[Begin Information given]

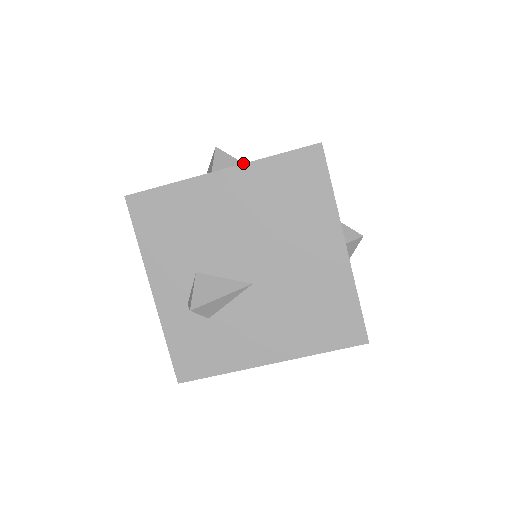
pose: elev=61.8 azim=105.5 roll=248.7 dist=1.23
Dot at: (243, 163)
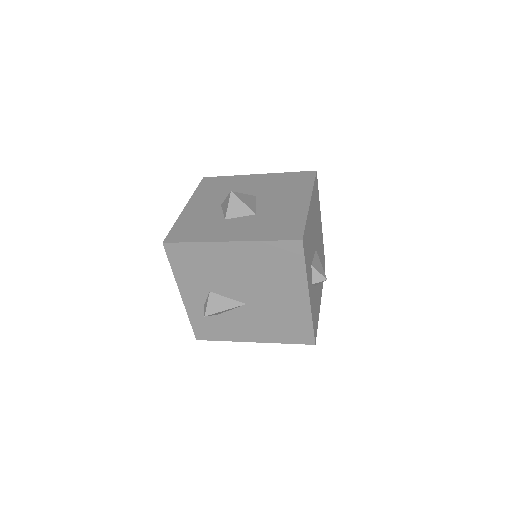
Dot at: (250, 209)
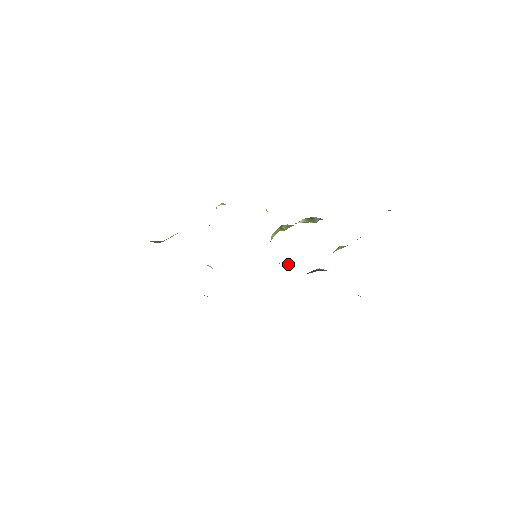
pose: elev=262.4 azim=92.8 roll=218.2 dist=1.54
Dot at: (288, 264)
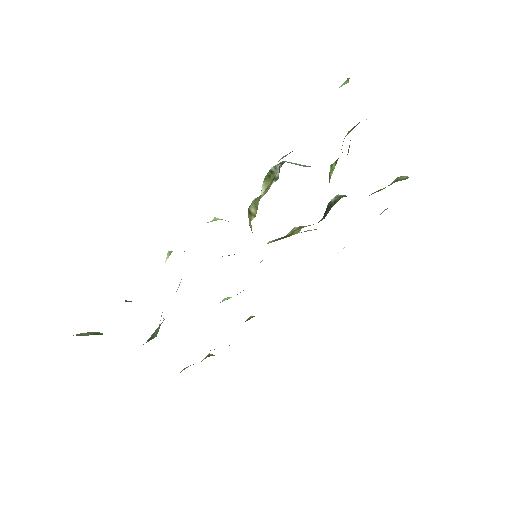
Dot at: (295, 229)
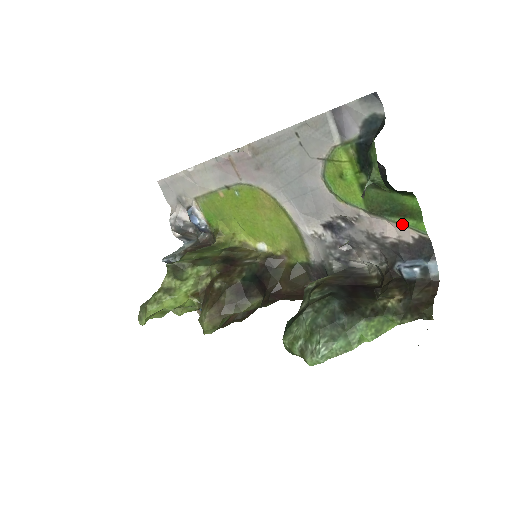
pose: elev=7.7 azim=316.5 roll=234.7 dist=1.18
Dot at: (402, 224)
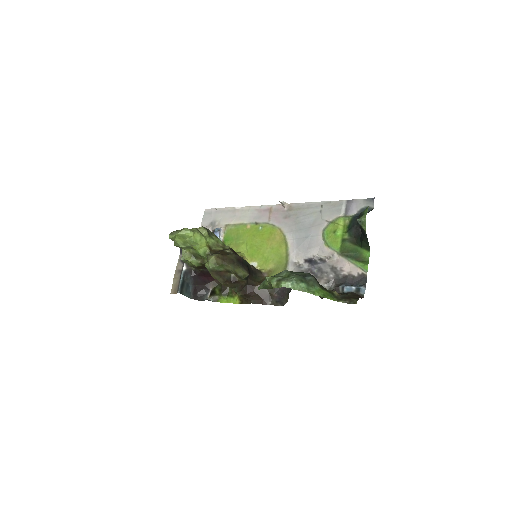
Dot at: (356, 264)
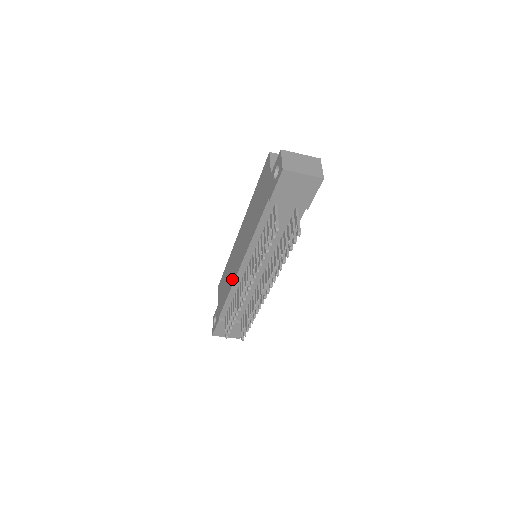
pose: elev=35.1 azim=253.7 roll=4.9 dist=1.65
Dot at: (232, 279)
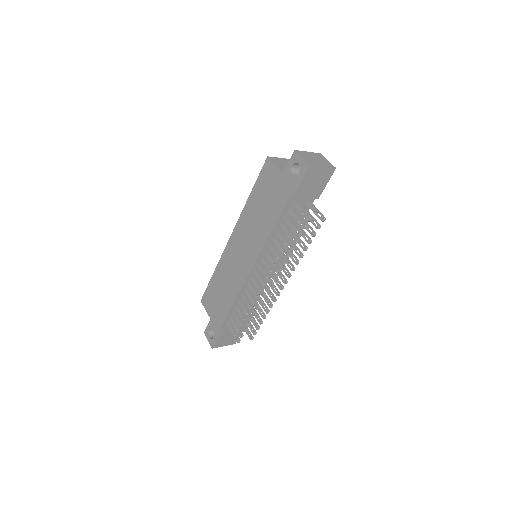
Dot at: (238, 284)
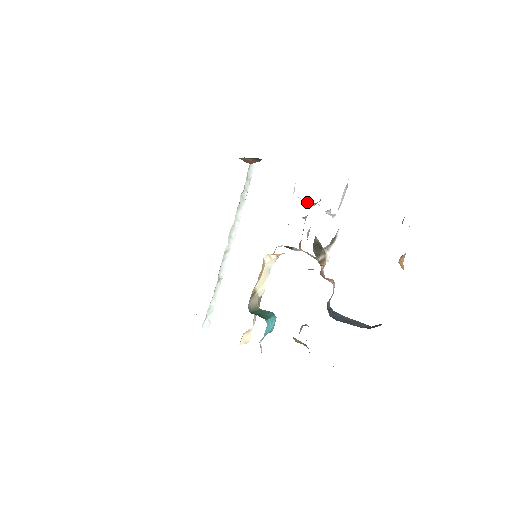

[End Information given]

> [Written task] Convert the lines of all the entries above into a Markdown table with the columns "Row" and "Line," giving each line its row number and omitting blank lines. Leave the pictures out of the table.

> [Output for this task]
| Row | Line |
|---|---|
| 1 | pose: elev=61.8 azim=105.5 roll=248.7 dist=1.23 |
| 2 | Dot at: (243, 163) |
| 3 | Dot at: (250, 209) |
| 4 | pose: elev=262.4 azim=92.8 roll=218.2 dist=1.54 |
| 5 | Dot at: (288, 264) |
| 6 | Dot at: (295, 229) |
| 7 | pose: elev=7.7 azim=316.5 roll=234.7 dist=1.18 |
| 8 | Dot at: (402, 224) |
| 9 | Dot at: (356, 264) |
| 10 | pose: elev=35.1 azim=253.7 roll=4.9 dist=1.65 |
| 11 | Dot at: (232, 279) |
| 12 | Dot at: (238, 284) |